Terrorist news: US Secretary of Defense Robert Gates said in Munich, "The Barcelona cell (broken up last month) seems to be part of the terrorist network run by Baitullah Mehsud, an extremist leader based in Pakistan and linked to Al Qaeda and the Taliban, whom we suspect of being implicated in the assassination of Benazir Bhutto." Good thing they got these guys before they blew anything up.
The pro-ETA crowd came out in Bilbao this afternoon and held an illegal demo that turned into a riot, cars overturned and garbage skips burned. They even torched a bus. The cops thumped 'em good. Go Cops! Three arrests were made, which doesn't seem like nearly enough to me. The rioters are angry because Judge Garzon has prohibited their front-parties from running in the March 9 election.
Three douchebags had themselves a neo-Nazi demonstration in front of the synagogue in the Call, Barcelona's old Jewish quarter just off the Plaza Sant Jaume, back in July 2006. Among other things, they made threats and incited to violence, which isn't free speech, it's a crime. So they finally got around to arresting them, only a year and a half late.
The bus drivers say they're going back on strike, and the metro workers are going to do the same. That ought to screw up the city real good and stress out all the rest of us.
Not much campaign news. Zap's trying to identify Rajoy with the Iraq war and the Church, and run against that. Rajoy is trying to hit on a hot-button issue, and he thinks he's found one with immigration, while he identifies Zap with the economic slump. It's not really an edifying spectacle. At least they've both quit making wild promises, for now anyway.
There's a tremendous amount of interest over here in the American primary elections, and for once some of the commentary heard in the streets and cafés is positive.
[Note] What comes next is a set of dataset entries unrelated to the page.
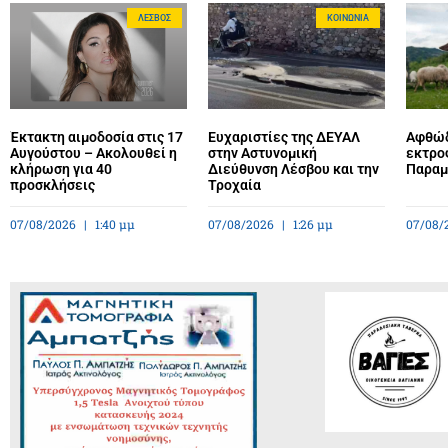
ΛΈΣΒΟΣ
ΚΟΙΝΩΝΊΑ
Έκτακτη αιμοδοσία στις 17
Ευχαριστίες της ΔΕΥΑΛ
Αφθώδ
Αυγούστου – Ακολουθεί η
στην Αστυνομική
εκτρο
κλήρωση για 40
Διεύθυνση Λέσβου και την
Παραμέ
προσκλήσεις
Τροχαία
07/08/2026
1:40 μμ
07/08/2026
1:26 μμ
07/08/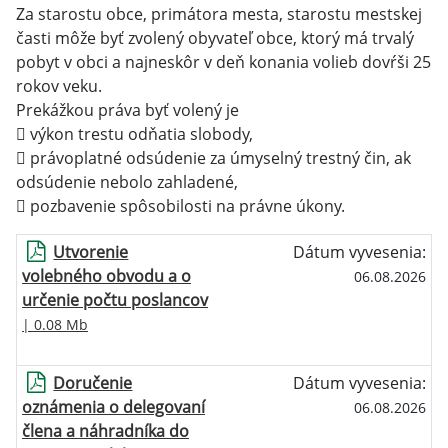
Za starostu obce, primátora mesta, starostu mestskej
časti môže byť zvolený obyvateľ obce, ktorý má trvalý
pobyt v obci a najneskôr v deň konania volieb dovŕši 25
rokov veku.
Prekážkou práva byť volený je
 výkon trestu odňatia slobody,
 právoplatné odsúdenie za úmyselný trestný čin, ak
odsúdenie nebolo zahladené,
 pozbavenie spôsobilosti na právne úkony.
Utvorenie
Dátum vyvesenia:
volebného obvodu a o
06.08.2026
určenie počtu poslancov
| 0.08 Mb
Doručenie
Dátum vyvesenia:
oznámenia o delegovaní
06.08.2026
člena a náhradníka do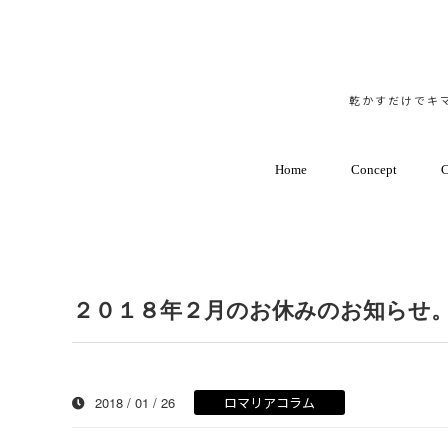
乾かすだけでキマ
Home
Concept
C
２０１８年２月のお休みのお知らせ。Lo
2018 / 01 / 26
ロマリアコラム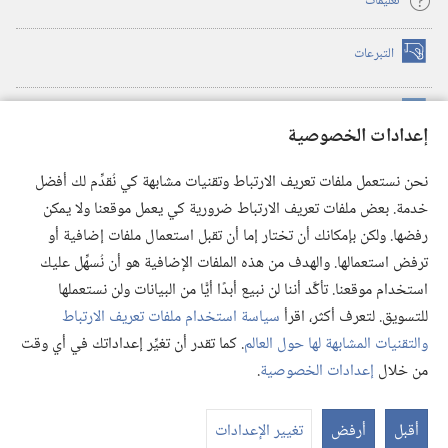
تعليمات
التبرعات
(يفتح
نافذة
جديدة)
مكتبة برج المراقبة الالكترونية
™
(يفتح
إعدادات الخصوصية
نافذة
JW Hub
جديدة)
(يفتح
نحن نستعمل ملفات تعريف الارتباط وتقنيات مشابهة كي نُقدِّم لك أفضل
نافذة
®
خدمة. بعض ملفات تعريف الارتباط ضرورية كي يعمل موقعنا ولا يمكن
تطبيق
JW Library
جديدة)
رفضها. ولكن بإمكانك أن تختار إما أن تقبل استعمال ملفات إضافية أو
مكتبة برج المراقبة
ترفض استعمالها. والهدف من هذه الملفات الإضافية هو أن نُسهِّل عليك
استخدام موقعنا. تأكَّد أننا لن نبيع أبدًا أيًّا من البيانات ولن نستعملها
للتسويق. لتعرف أكثر، اقرأ
سياسة استخدام ملفات تعريف الارتباط
والتقنيات المشابهة لها حول العالم
. كما تقدر أن تغيِّر إعداداتك في أي وقت
Copyright
© 2026 .Watch Tower Bible and Tract Society of Pennsylvania
من خلال
إعدادات الخصوصية
.
شروط الاستخدام
|
سياسة الخصوصية
|
إعدادات الخصوصية
عر
الم
أقبل
أرفض
تغيير الإعدادات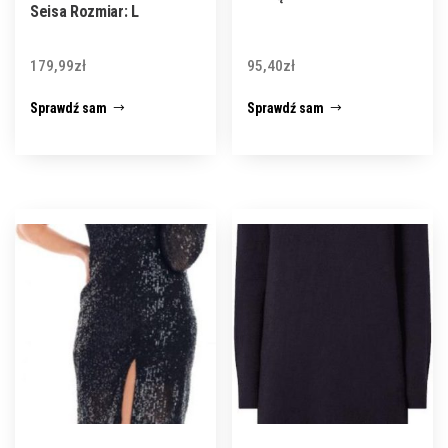
Seisa Rozmiar: L
179,99
zł
95,40
zł
Sprawdź sam
Sprawdź sam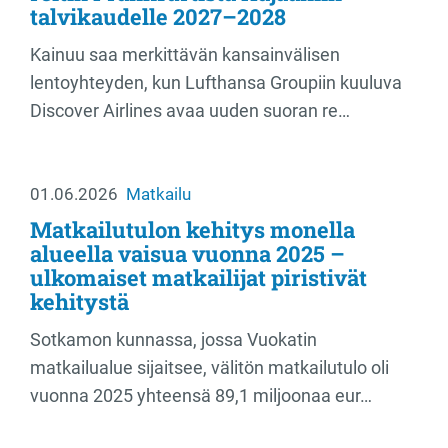
talvikaudelle 2027–2028
Kainuu saa merkittävän kansainvälisen
lentoyhteyden, kun Lufthansa Groupiin kuuluva
Discover Airlines avaa uuden suoran re…
01.06.2026
Matkailu
Matkailutulon kehitys monella
alueella vaisua vuonna 2025 –
ulkomaiset matkailijat piristivät
kehitystä
Sotkamon kunnassa, jossa Vuokatin
matkailualue sijaitsee, välitön matkailutulo oli
vuonna 2025 yhteensä 89,1 miljoonaa eur…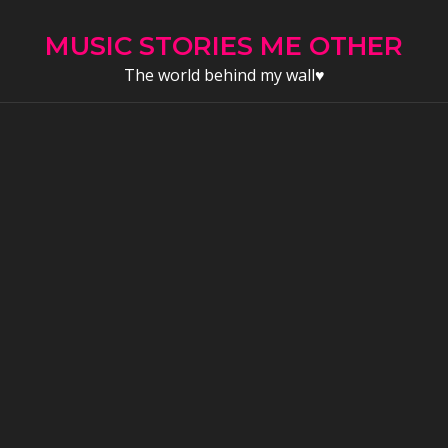
Skip
to
MUSIC STORIES ME OTHER
content
The world behind my wall♥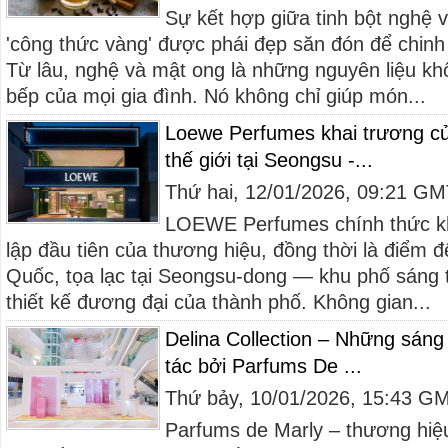
Sự kết hợp giữa tinh bột nghệ 
'công thức vàng' được phái đẹp săn đón để chinh
Từ lâu, nghệ và mật ong là những nguyên liệu khô
bếp của mọi gia đình. Nó không chỉ giúp món...
Loewe Perfumes khai trương cử
thế giới tại Seongsu -...
Thứ hai, 12/01/2026, 09:21 G
LOEWE Perfumes chính thức kh
lập đầu tiên của thương hiệu, đồng thời là điểm đ
Quốc, tọa lạc tại Seongsu-dong — khu phố sáng 
thiết kế đương đại của thành phố. Không gian...
Delina Collection – Những sáng
tác bởi Parfums De ...
Thứ bảy, 10/01/2026, 15:43 G
Parfums de Marly – thương hiệu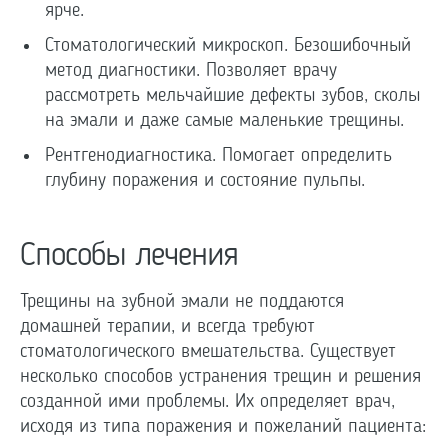
ярче.
Стоматологический микроскоп. Безошибочный
метод диагностики. Позволяет врачу
рассмотреть мельчайшие дефекты зубов, сколы
на эмали и даже самые маленькие трещины.
Рентгенодиагностика. Помогает определить
глубину поражения и состояние пульпы.
Способы лечения
Трещины на зубной эмали не поддаются
домашней терапии, и всегда требуют
стоматологического вмешательства. Существует
несколько способов устранения трещин и решения
созданной ими проблемы. Их определяет врач,
исходя из типа поражения и пожеланий пациента: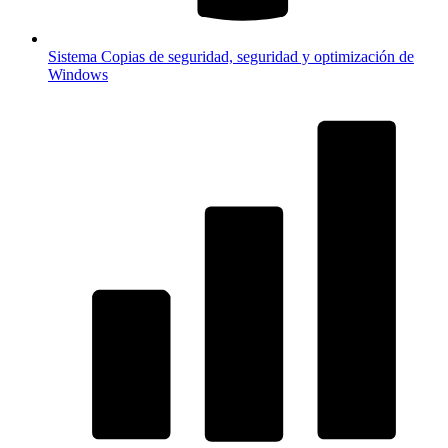
Sistema
Copias de seguridad, seguridad y optimización de
Windows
The Spaniards like the idea of voting in primaries for the candidates of each party, since right now the candidates are chosen by small groups of party insiders. They're confused by a lot of things about the American system; what they find especially strange is that the presidential election isn't related to whoever wins the most seats in Congress.
Other strange stuff for them: You vote for more than one office in the US elections, and so you can split your ticket, vote for candidates of more than one party on the same ballot. There's no proportional representation in the US, which means there aren't any small fringe parties in Congress. The two main parties are wide-ranging coalitions of several groups, and so it's not unusual for a congressman to vote against the leadership of his own party. They also think it's funny that we have sheriffs, which they identify with Western movies, and that it's an elective post.
Barcelona played badly last night in Sevilla, but got out with a 1-1 draw on a goal by Xavi. They looked slow and out of shape. The defense was atrocious, with both Oleguer and Thuram starting. Ronaldinho came out in the second half but didn't do much, though the quality of play did improve a bit. Sevilla's got a kid named Diego Capel at left wing who is going to be very good. He ate Oleguer's lunch. Oleguer, by the way, might be sold to Lazio, which would be hilarious, the Cataloony Commie pro-squatter idiotarian playing for the most openly Fascist fan base in the world.